Suppose you've got some classifying space for vector bundles with extra structure, $\mathrm{BG}$, and you provide a nullhomotopy for $\mathrm{BG} \to \mathrm{BO} \to \mathrm{BGL}_1(E)$. This buys you a map $\mathrm{BG} \to \mathrm{GL}_1(E)/\mathrm{O}$ (where you should interpret this symbol carefully- really it's just notation for the fiber of $\mathrm{BO} \to \mathrm{BGL}_1(E)$ but you can realize it as a sort of homotopy quotient if you want). The failure of this map to be an equivalence will be the failure of "$E$-orientation" to be the same as "$G$-structure".

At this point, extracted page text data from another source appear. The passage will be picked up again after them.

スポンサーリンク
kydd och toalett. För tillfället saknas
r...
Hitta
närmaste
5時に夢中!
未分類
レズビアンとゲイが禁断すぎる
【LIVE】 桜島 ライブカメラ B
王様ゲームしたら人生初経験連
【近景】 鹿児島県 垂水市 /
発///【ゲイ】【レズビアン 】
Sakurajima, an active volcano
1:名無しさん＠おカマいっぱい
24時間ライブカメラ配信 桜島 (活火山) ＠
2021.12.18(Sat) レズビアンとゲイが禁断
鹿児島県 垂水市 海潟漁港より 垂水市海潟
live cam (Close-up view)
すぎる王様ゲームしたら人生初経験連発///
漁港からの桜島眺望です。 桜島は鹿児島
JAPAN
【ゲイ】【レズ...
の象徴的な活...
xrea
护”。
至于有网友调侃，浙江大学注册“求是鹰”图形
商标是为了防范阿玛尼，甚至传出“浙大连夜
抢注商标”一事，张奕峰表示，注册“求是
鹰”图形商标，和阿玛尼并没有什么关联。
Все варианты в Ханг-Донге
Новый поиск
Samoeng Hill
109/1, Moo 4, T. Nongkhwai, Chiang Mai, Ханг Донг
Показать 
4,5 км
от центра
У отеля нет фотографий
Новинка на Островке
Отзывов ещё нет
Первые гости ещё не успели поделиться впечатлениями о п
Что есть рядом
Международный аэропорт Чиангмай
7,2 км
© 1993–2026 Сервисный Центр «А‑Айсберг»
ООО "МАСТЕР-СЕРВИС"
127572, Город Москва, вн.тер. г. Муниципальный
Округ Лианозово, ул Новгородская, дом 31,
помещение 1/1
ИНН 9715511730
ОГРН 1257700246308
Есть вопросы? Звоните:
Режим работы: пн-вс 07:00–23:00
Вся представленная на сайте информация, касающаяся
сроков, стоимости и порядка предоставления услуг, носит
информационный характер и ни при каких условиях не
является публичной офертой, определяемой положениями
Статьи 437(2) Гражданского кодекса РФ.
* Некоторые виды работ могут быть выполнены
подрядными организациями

As an explicit example, let's consider the difference between $U$-structures and $\mathrm{MU}$-orientations. The nontrivial map $S^9 \to \mathrm{BO}$ certainly doesn't lift to $\mathrm{BU}$ (since $\pi_9\mathrm{BU} = 0$), but it does become nullhomotopic in $\pi_9\mathrm{BGL}_1(\mathrm{MU})$. Indeed, every bundle on every sphere $S^n$ for $n>1$ is $\mathrm{MU}$-orientable because the map $\pi_n\mathrm{BGL}_1(S^0) \to \pi_n\mathrm{BGL}_1(\mathrm{MU})$ is trivial for $n>1$ (since the source is torsion and the target is torsion-free when $n>1$).